**TO DO**
Go through the entries and copy every line that has the string "Honda" in it.

Data items
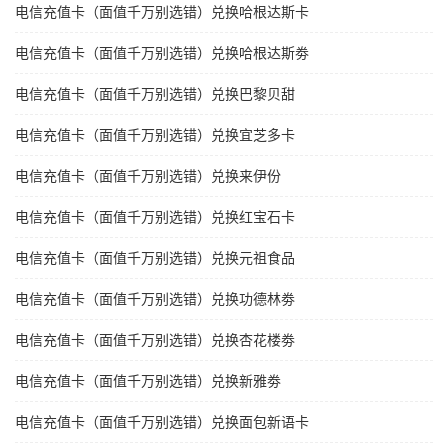
电信充值卡（面值千万别选错）兑换哈根达斯卡
电信充值卡（面值千万别选错）兑换哈根达斯劵
电信充值卡（面值千万别选错）兑换巴黎贝甜
电信充值卡（面值千万别选错）兑换宜芝多卡
电信充值卡（面值千万别选错）兑换来伊份
电信充值卡（面值千万别选错）兑换红宝石卡
电信充值卡（面值千万别选错）兑换元祖食品
电信充值卡（面值千万别选错）兑换功德林劵
电信充值卡（面值千万别选错）兑换杏花楼劵
电信充值卡（面值千万别选错）兑换新雅劵
电信充值卡（面值千万别选错）兑换面包新语卡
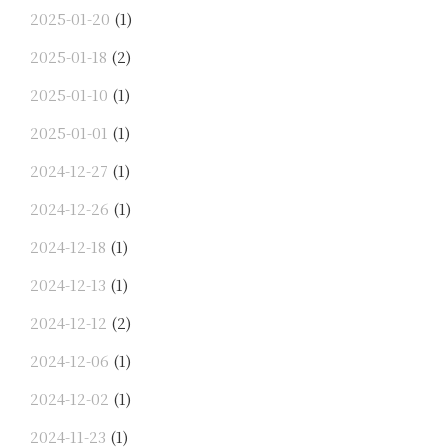
2025-01-20
(1)
2025-01-18
(2)
2025-01-10
(1)
2025-01-01
(1)
2024-12-27
(1)
2024-12-26
(1)
2024-12-18
(1)
2024-12-13
(1)
2024-12-12
(2)
2024-12-06
(1)
2024-12-02
(1)
2024-11-23
(1)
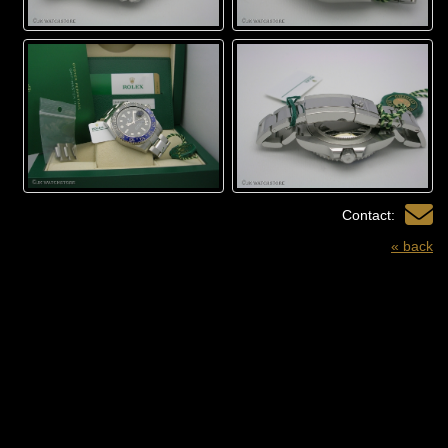
Contact:
« back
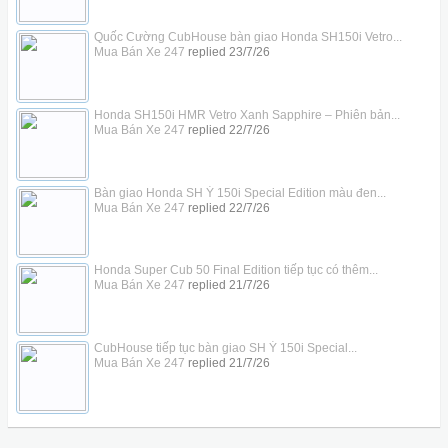
Quốc Cường CubHouse bàn giao Honda SH150i Vetro...
Mua Bán Xe 247
replied
23/7/26
Honda SH150i HMR Vetro Xanh Sapphire – Phiên bản...
Mua Bán Xe 247
replied
22/7/26
Bàn giao Honda SH Ý 150i Special Edition màu đen...
Mua Bán Xe 247
replied
22/7/26
Honda Super Cub 50 Final Edition tiếp tục có thêm...
Mua Bán Xe 247
replied
21/7/26
CubHouse tiếp tục bàn giao SH Ý 150i Special...
Mua Bán Xe 247
replied
21/7/26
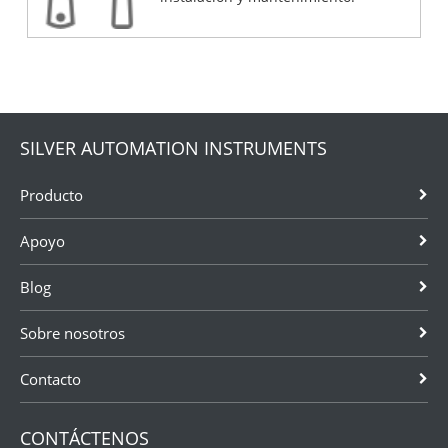
SILVER AUTOMATION INSTRUMENTS
Producto
Apoyo
Blog
Sobre nosotros
Contacto
CONTÁCTENOS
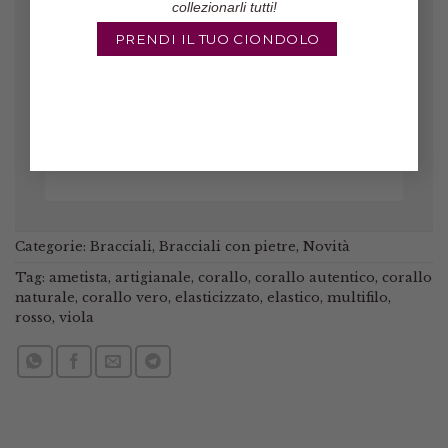
collezionarli tutti!
il venditore è molto affidabile!
PRENDI IL TUO CIONDOLO
Marinella
/
Etsy
Categorie:
Bracciali
,
Bracciali con pietre
,
Novità
Tag:
ametista
,
artigianale
,
corallo
,
corallo autentico
,
corallo
naturale
,
corallo vero
,
elasticizzato
,
elastico
,
multifilo
,
rosso
,
viola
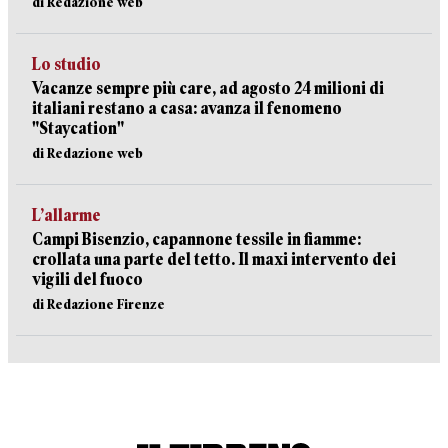
di Redazione web
Lo studio
Vacanze sempre più care, ad agosto 24 milioni di
italiani restano a casa: avanza il fenomeno
"Staycation"
di Redazione web
L’allarme
Campi Bisenzio, capannone tessile in fiamme:
crollata una parte del tetto. Il maxi intervento dei
vigili del fuoco
di Redazione Firenze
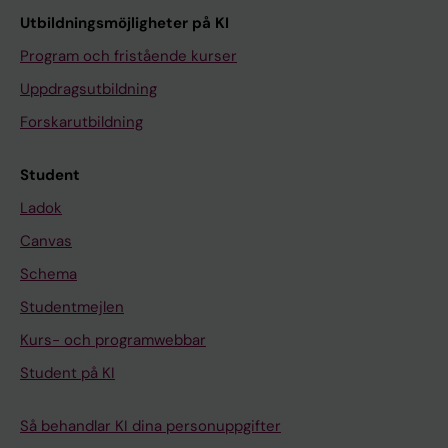
Utbildningsmöjligheter på KI
Program och fristående kurser
Uppdragsutbildning
Forskarutbildning
Student
Ladok
Canvas
Schema
Studentmejlen
Kurs- och programwebbar
Student på KI
Så behandlar KI dina personuppgifter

**RESPONSE BOX**
Quốc Cường CubHouse bàn giao Honda SH150i Vetro...
Honda SH150i HMR Vetro Xanh Sapphire – Phiên bản...
Bàn giao Honda SH Ý 150i Special Edition màu đen...
Honda Super Cub 50 Final Edition tiếp tục có thêm...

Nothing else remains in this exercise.